OpenAI Responses API

OpenAI has two Harn paths. The default path is the generic OpenAI-compatible chat-completions adapter. The native Responses path is selected explicitly with llm_call(..., {provider: "openai", api_mode: "responses"}).

Responses mode is for OpenAI-native hosted tools, remote MCP connectors, previous-response chaining, background jobs, and provider-side truncation/compaction controls. Ordinary Harn tools still work in this mode and Harn executes, approves, and audits them locally. Use provider_tools (or hosted_tools) only when OpenAI should execute the hosted tool or remote MCP connector.
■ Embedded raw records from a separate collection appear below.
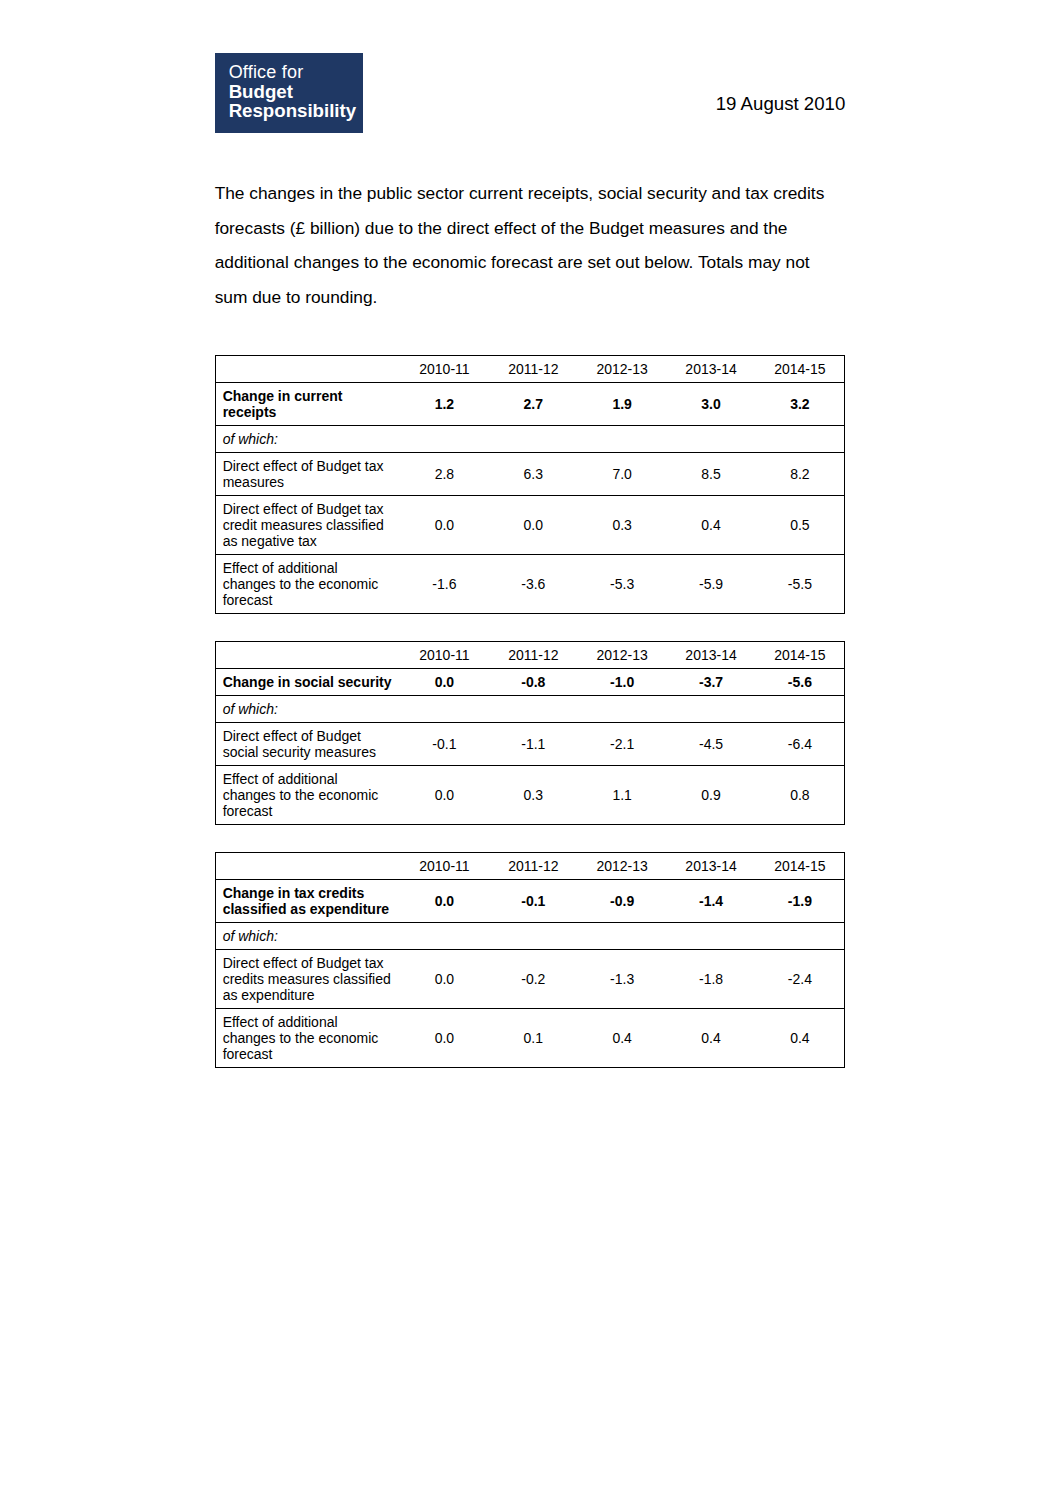Office for
Budget
Responsibility
19 August 2010
The changes in the public sector current receipts, social security and tax credits forecasts (£ billion) due to the direct effect of the Budget measures and the additional changes to the economic forecast are set out below. Totals may not sum due to rounding.
| | 2010-11 | 2011-12 | 2012-13 | 2013-14 | 2014-15 |
| --- | --- | --- | --- | --- | --- |
| Change in current receipts | 1.2 | 2.7 | 1.9 | 3.0 | 3.2 |
| of which: |
| Direct effect of Budget tax measures | 2.8 | 6.3 | 7.0 | 8.5 | 8.2 |
| Direct effect of Budget tax credit measures classified as negative tax | 0.0 | 0.0 | 0.3 | 0.4 | 0.5 |
| Effect of additional changes to the economic forecast | -1.6 | -3.6 | -5.3 | -5.9 | -5.5 |
| | 2010-11 | 2011-12 | 2012-13 | 2013-14 | 2014-15 |
| --- | --- | --- | --- | --- | --- |
| Change in social security | 0.0 | -0.8 | -1.0 | -3.7 | -5.6 |
| of which: |
| Direct effect of Budget social security measures | -0.1 | -1.1 | -2.1 | -4.5 | -6.4 |
| Effect of additional changes to the economic forecast | 0.0 | 0.3 | 1.1 | 0.9 | 0.8 |
| | 2010-11 | 2011-12 | 2012-13 | 2013-14 | 2014-15 |
| --- | --- | --- | --- | --- | --- |
| Change in tax credits classified as expenditure | 0.0 | -0.1 | -0.9 | -1.4 | -1.9 |
| of which: |
| Direct effect of Budget tax credits measures classified as expenditure | 0.0 | -0.2 | -1.3 | -1.8 | -2.4 |
| Effect of additional changes to the economic forecast | 0.0 | 0.1 | 0.4 | 0.4 | 0.4 |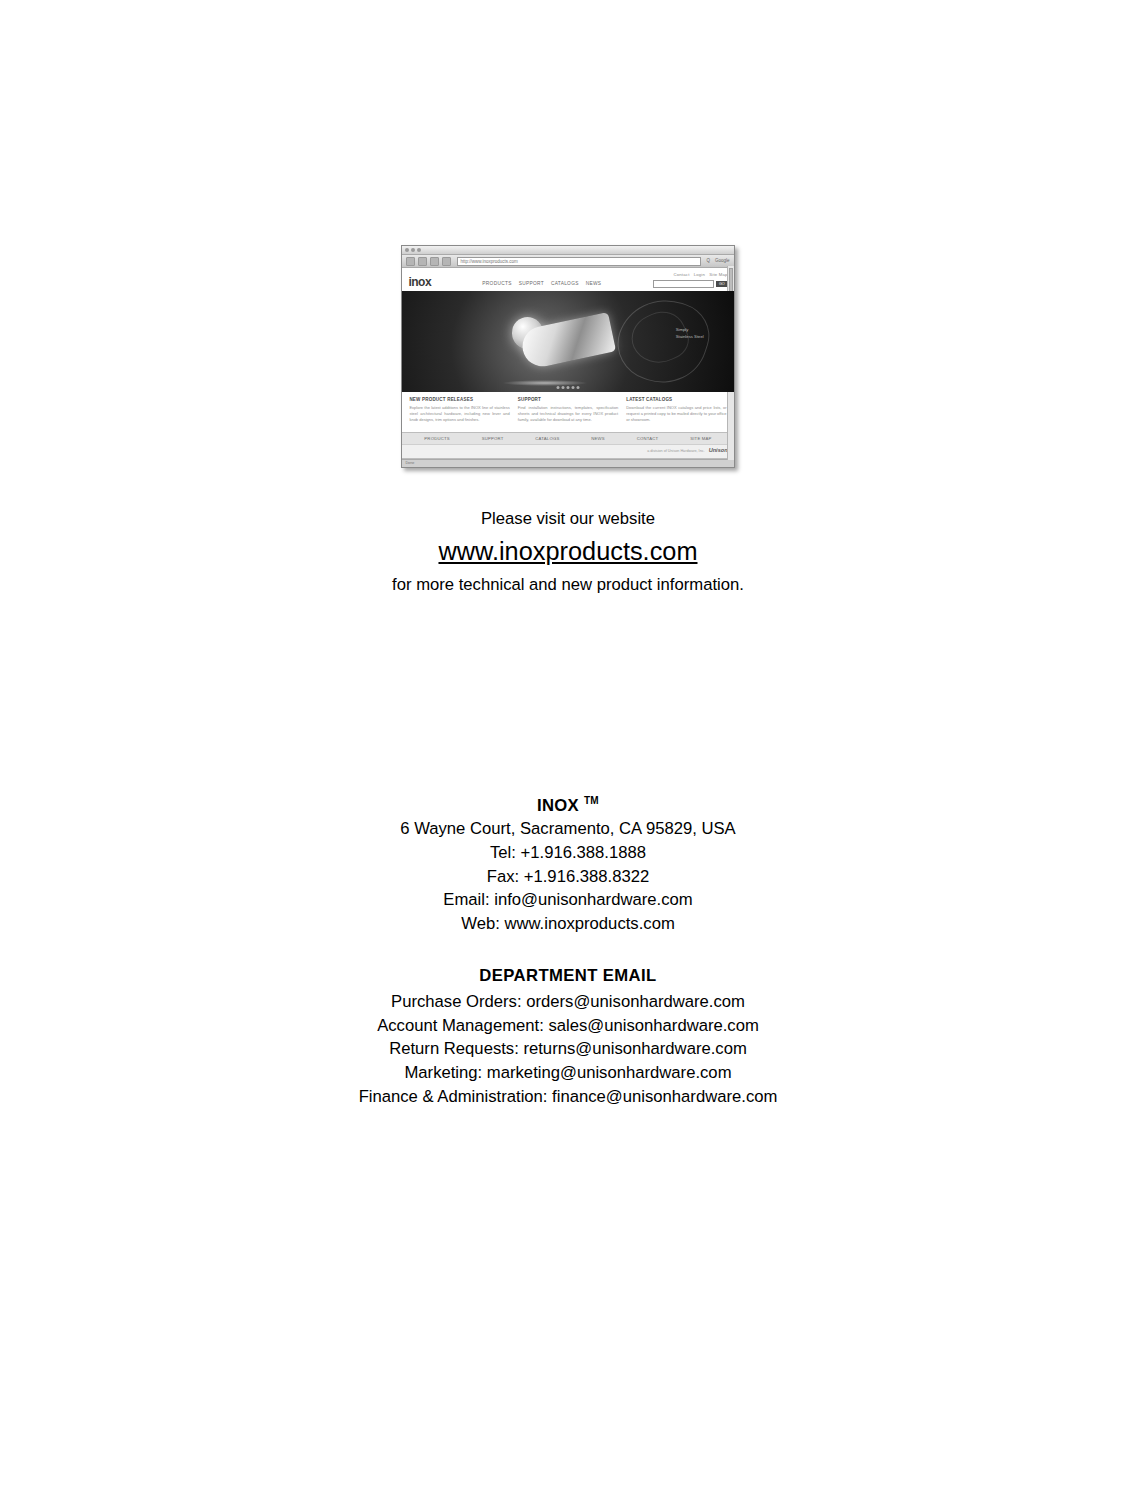http://www.inoxproducts.com
Q Google
inox
Products Support Catalogs News
Contact Login Site Map
GO
Simply
Stainless Steel
New Product Releases
Explore the latest additions to the INOX line of stainless steel architectural hardware, including new lever and knob designs, trim options and finishes.
Support
Find installation instructions, templates, specification sheets and technical drawings for every INOX product family, available for download at any time.
Latest Catalogs
Download the current INOX catalogs and price lists, or request a printed copy to be mailed directly to your office or showroom.
Products Support Catalogs News Contact Site Map
a division of Unison Hardware, Inc. Unison
Done
Please visit our website
www.inoxproducts.com
for more technical and new product information.
INOX TM
6 Wayne Court, Sacramento, CA 95829, USA
Tel: +1.916.388.1888
Fax: +1.916.388.8322
Email: info@unisonhardware.com
Web: www.inoxproducts.com
DEPARTMENT EMAIL
Purchase Orders: orders@unisonhardware.com
Account Management: sales@unisonhardware.com
Return Requests: returns@unisonhardware.com
Marketing: marketing@unisonhardware.com
Finance & Administration: finance@unisonhardware.com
In that case OpenAI owns per-tool execution and approval according to the tool config; Harn records provider-native IDs, normalized provider_tool_call blocks, and provider_response_id, but it does not locally mediate each remote call.

Capability matrix + harn.toml overrides

The provider support table is generated from crates/harn-vm/src/llm/capabilities.toml and matched against the (provider, model) pair at call time. Scripts can query the effective capability surface without carrying vendor-specific knowledge:

let caps = provider_capabilities("anthropic", "claude-opus-4-7")
// {
//   native_tools: true, text_tool_wire_format_supported: true,
//   preferred_tool_format: "native", tool_mode_parity: "unknown",
//   tools: true, defer_loading: true,
//   tool_search: ["bm25", "regex"], max_tools: 10000,
//   prompt_caching: true, thinking: true, vision_supported: true,
//   interleaved_thinking_supported: true,
//   message_wire_format: "anthropic",
//   native_tool_wire_format: "anthropic",
//   prefers_xml_scaffolding: true,
//   structured_output_mode: "xml_tagged",
//   supports_assistant_prefill: false,
//   prefers_xml_tools: true,
//   thinking_block_style: "thinking_blocks",
// }

// Gate on `tools` for "can this route call tools at all" — true for either
// native or text-format tool wire. Inspect `native_tools` or
// `text_tool_wire_format_supported` directly when you need to distinguish.
// Presets use `preferred_tool_format` when it is present, which keeps known
// native/text divergences in capability data instead of provider-name branches.
// `agent_loop` uses the same field when `tool_format` is unset or `"auto"`;
// missing recommendations fall back to text tools and emit `capability_gap`.
if caps.tools && "bm25" in caps.tool_search {
  llm_call(prompt, sys, {
    tools: registry,
    tool_search: "bm25",
  })
}

OpenAI Responses-capable rows also expose responses_api, hosted_tools, remote_mcp, conversation_state, compaction, background_mode, and tool_approval_policy.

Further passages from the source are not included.